Staffing Management

EEOC Sues Staffing Firms in Three Separate Cases

By Staff Report

Oct. 6, 2009


The Equal Employment Opportunity Commission sued three staffing firms in September in three separate lawsuits.


In one suit, filed September 15, the EEOC accused Adecco of failing to take appropriate action when female employees complained about sexual harassment at a client site.


The EEOC reported that Adecco assigned Veronica Jalpa and other women to Pittsburgh Plastics Manufacturing Inc. in Butler, Pennsylvania, and that a Pittsburgh Plastics supervisor sexually harassed them through sexual comments and touching. The EEOC said Jalpa asked for a different shift to avoid the supervisor but was fired by Adecco.


The agency also claimed another employee was compelled to quit because of ongoing sexual harassment. Adecco continued to assign women to the plant despite the sexually hostile work environment, according to the EEOC.


Adecco said in a statement it has a zero-tolerance policy toward discrimination by anyone—including its employees, associates and clients—and takes complaints seriously.


Adecco said Jalpa never informed the company of the incidents reported by the EEOC. The company said its records indicate Jalpa’s assignment was ended for frequent tardiness. However, she never informed Adecco of the problems even after the assignment ended, the company said.


The second person mentioned by the EEOC did inform Adecco of inappropriate conduct that may have occurred off site during non-working hours approximately one month after it occurred, the company said. Adecco reported it took action consistent with its policies and as required under law.


“Adecco has fully cooperated with the EEOC and we are disappointed that it has decided to take this course of action given the information that was made available to the agency,” Adecco wrote.


The EEOC said it earlier filed a lawsuit against Pittsburgh Plastics.


“As more companies use staffing agencies to recruit employees, it is vital that both the company and the staffing agency understand that they are each legally required to protect their employees from sexual harassment,” Debra Lawrence, acting regional attorney for the EEOC’s Philadelphia District Office, said in a statement.

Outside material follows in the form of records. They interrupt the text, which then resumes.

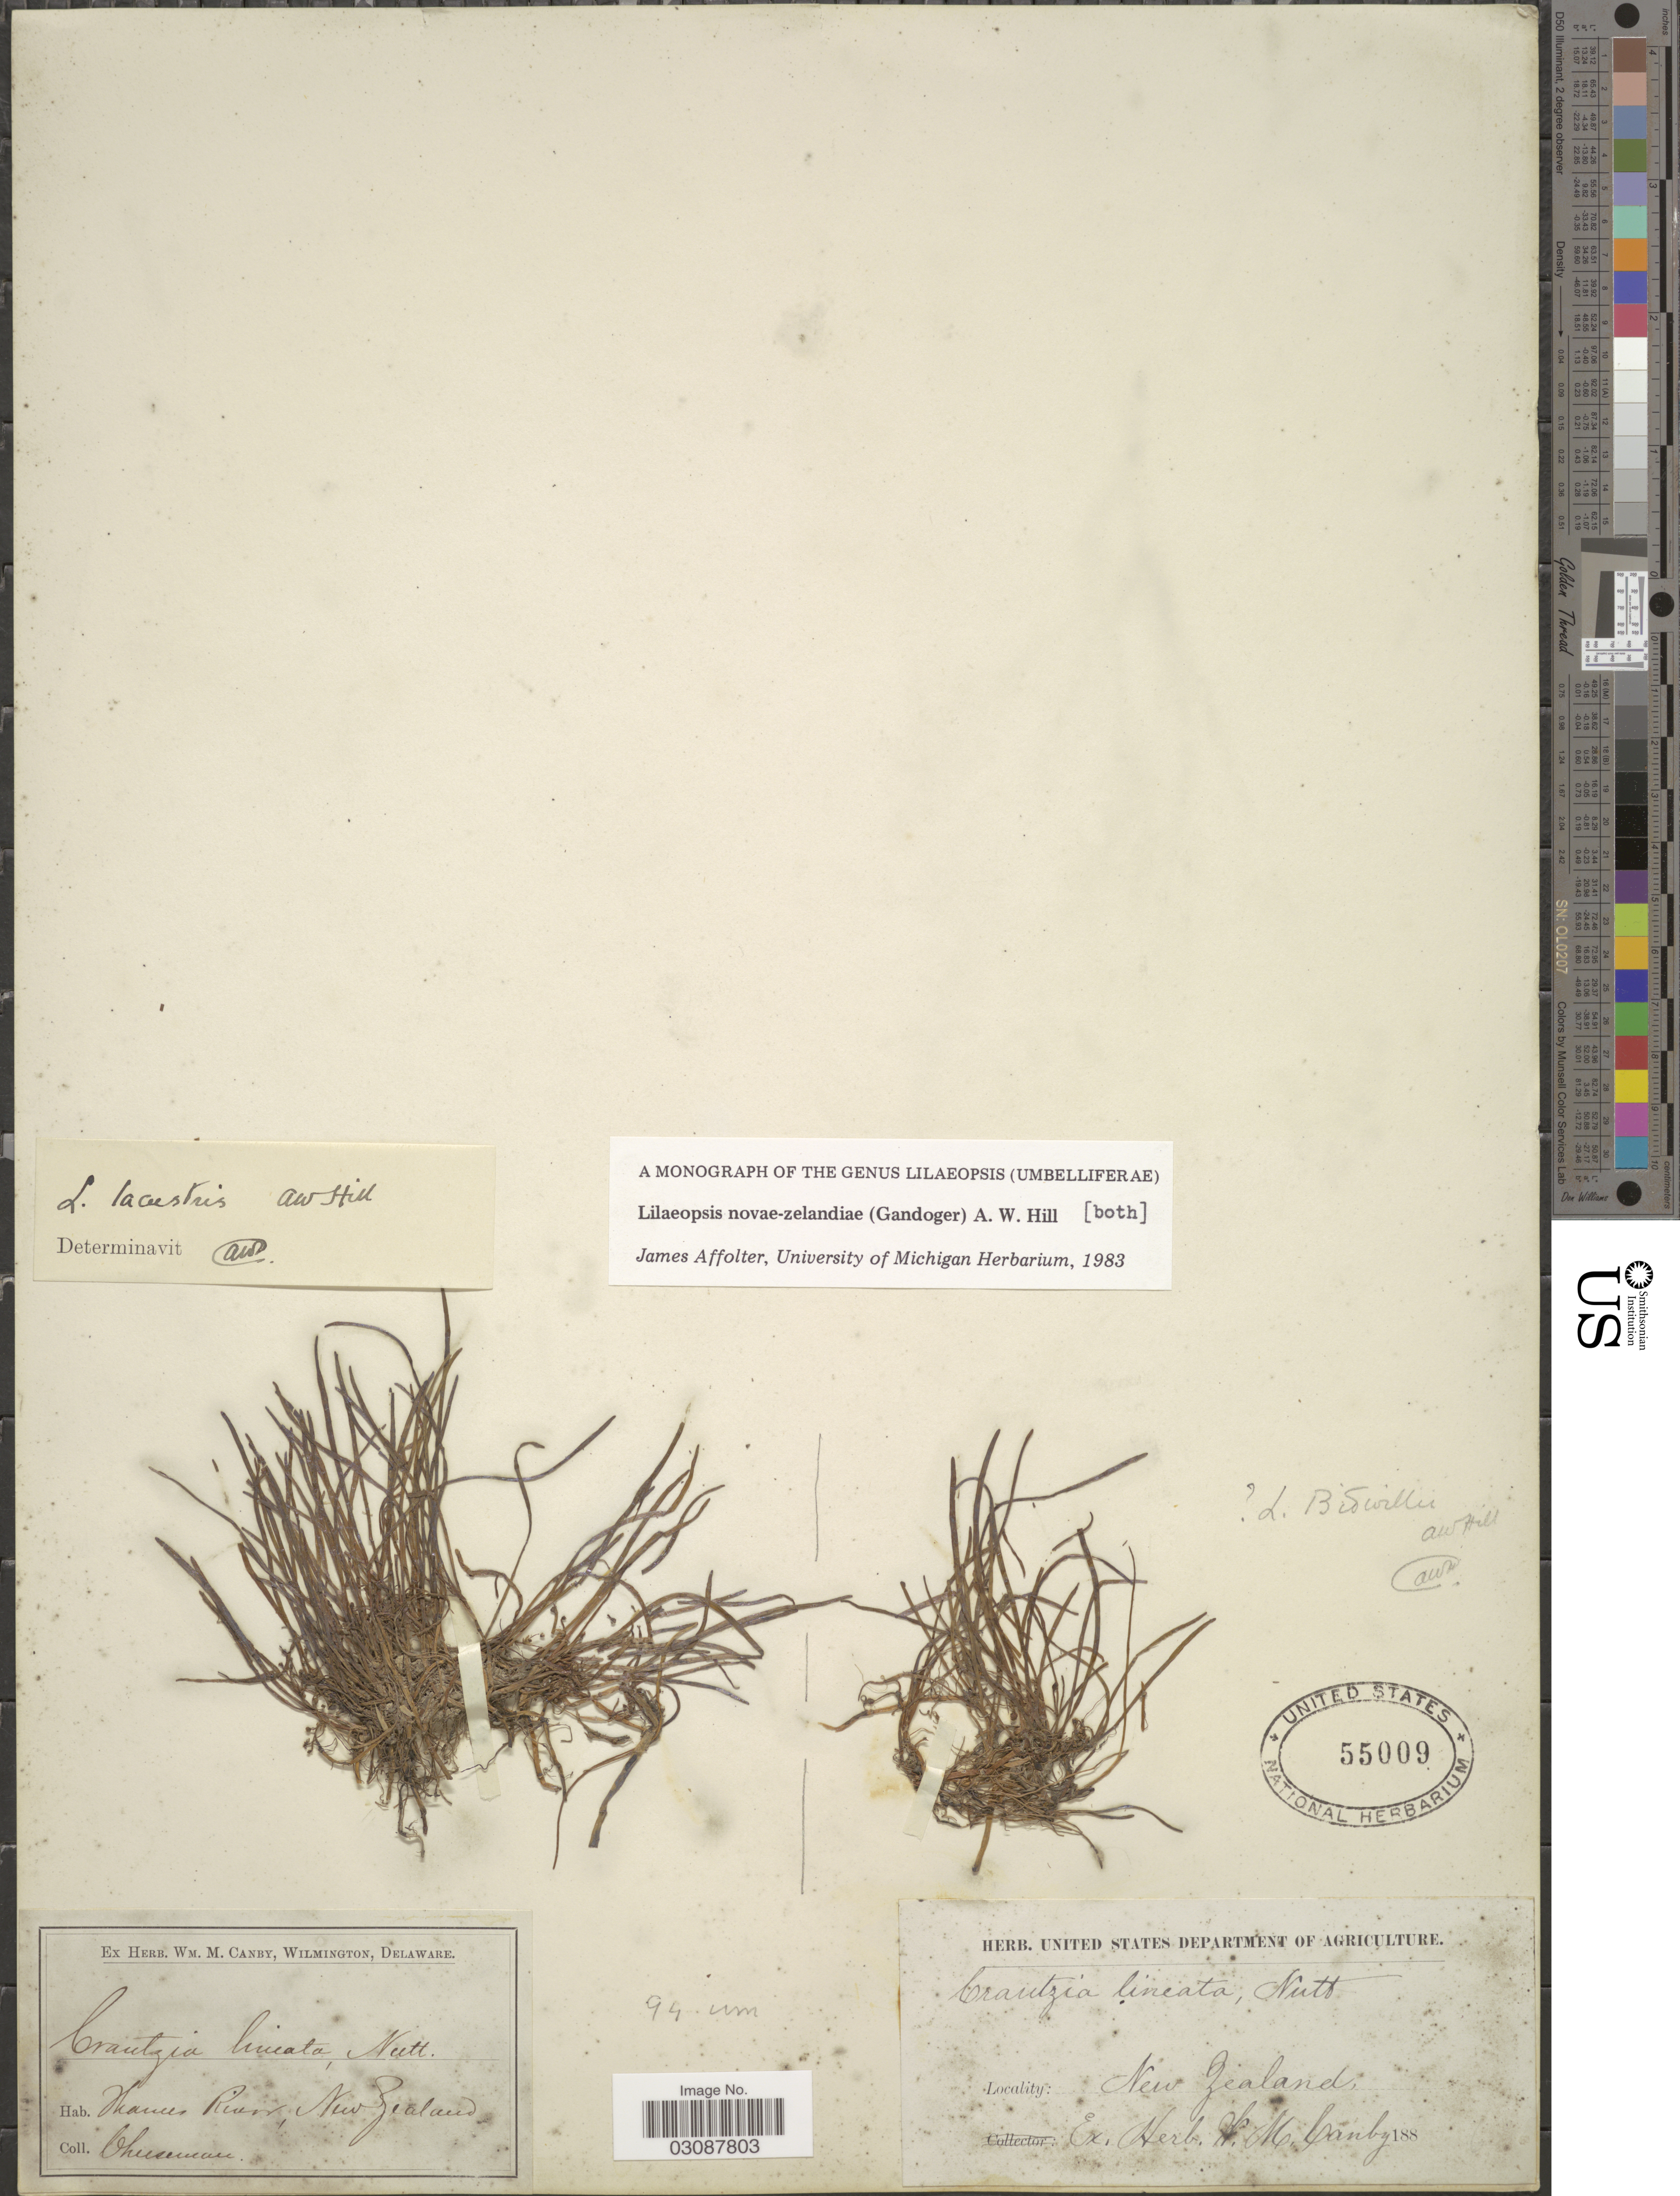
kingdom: Plantae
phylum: Tracheophyta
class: Magnoliopsida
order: Apiales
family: Apiaceae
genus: Lilaeopsis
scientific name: Lilaeopsis novae-zelandiae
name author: A.W. Hill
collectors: Cheeseman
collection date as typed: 188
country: New Zealand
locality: Thames River, New Zealand.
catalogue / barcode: US 55009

In another case filed September 15, the EEOC sued Balance Financial Inc.


The suit claimed the company discriminated against a blind woman in Chicago because of her disability, according to the EEOC. The agency said the company made a job offer to the woman to work at its planned Chicago office and that she began performing services for them from home.


The EEOC said the company rescinded the job offer after finding out she was blind. Balance has since ceased operations in Chicago. A court document identified the woman as Jocelyn Snower.


Melanie Damian, an attorney for Balance, said the woman was never employed by the company. Although offered a position, the woman did not fill out the paperwork to be hired and did not take a drug test, causing the offer to be withdrawn. In addition, the company no longer does business in Chicago and didn’t have the number of employees needed to be covered by the law in this instance.


“We think the case is without any basis,” Damian said. The company will be responding to the EEOC’s complaint, she said.


In a third suit, filed September 30, the EEOC sued Axiom Staffing Group Inc. and Axiom Staffing Group of Virginia Inc. for allegedly refusing to hire a woman because of her back impairment at the companies’ Hagerstown, Maryland, site.


The suit claims the woman, Deborah Reynolds, was told that she would be “too much of a liability because of her back,” according to the EEOC. A person at Axiom also allegedly told Reynolds that the staffing companies would never hire anyone with health problems because it “would be too burdensome to replace them should something happen,” according to the EEOC.


Reynolds said she could perform clerical or customer service duties as she had for years, but the companies’ representative would still not hire her because of her back, according to the EEOC.